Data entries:
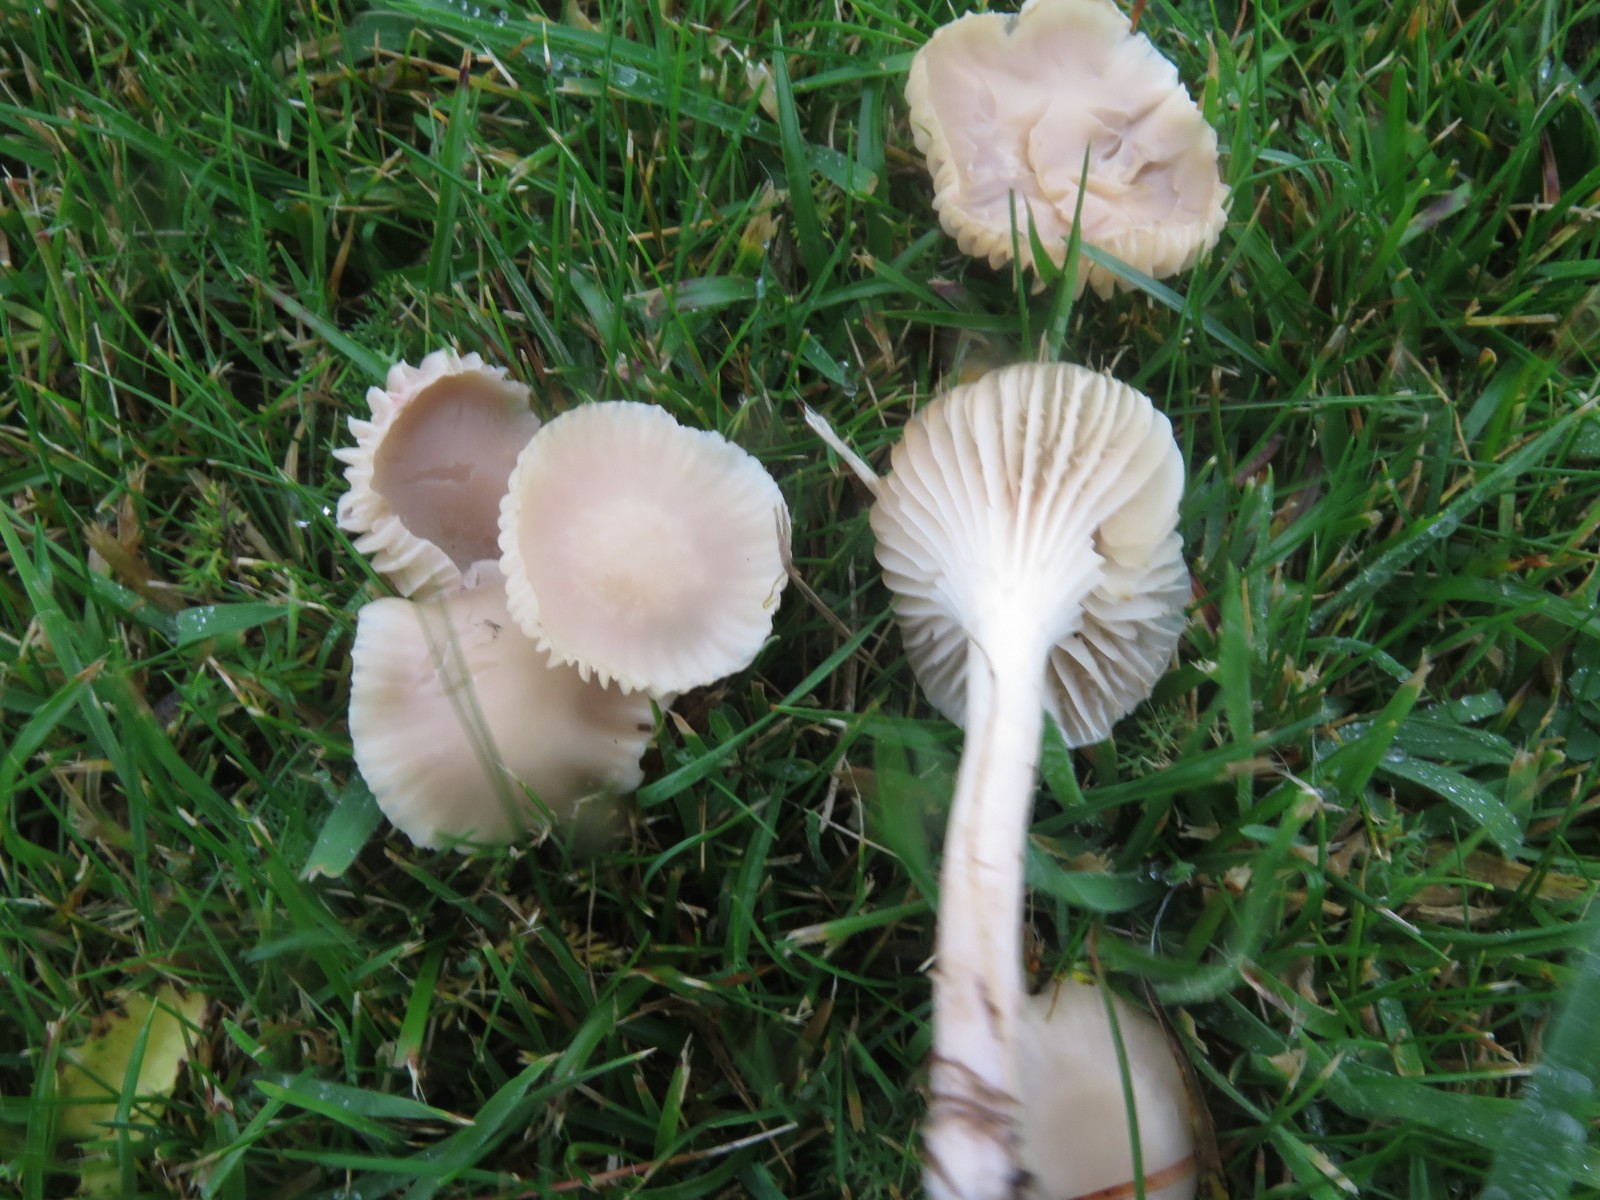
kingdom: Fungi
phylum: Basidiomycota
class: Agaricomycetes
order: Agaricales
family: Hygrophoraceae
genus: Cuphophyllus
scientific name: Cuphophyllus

WHAT YOU SHOULD DO:
Can you rewrite the entries above as a two-column CSV with the columns "entry" and "answer"? Give one row per entry, put its text and its answer each in a single quoted field with line breaks changed to spaces, and leave the pictures out.

SOLVED EXERCISE:
entry,answer
"kingdom:","Fungi"
"phylum:","Basidiomycota"
"class:","Agaricomycetes"
"order:","Agaricales"
"family:","Hygrophoraceae"
"genus:","Cuphophyllus"
"scientific name:","Cuphophyllus"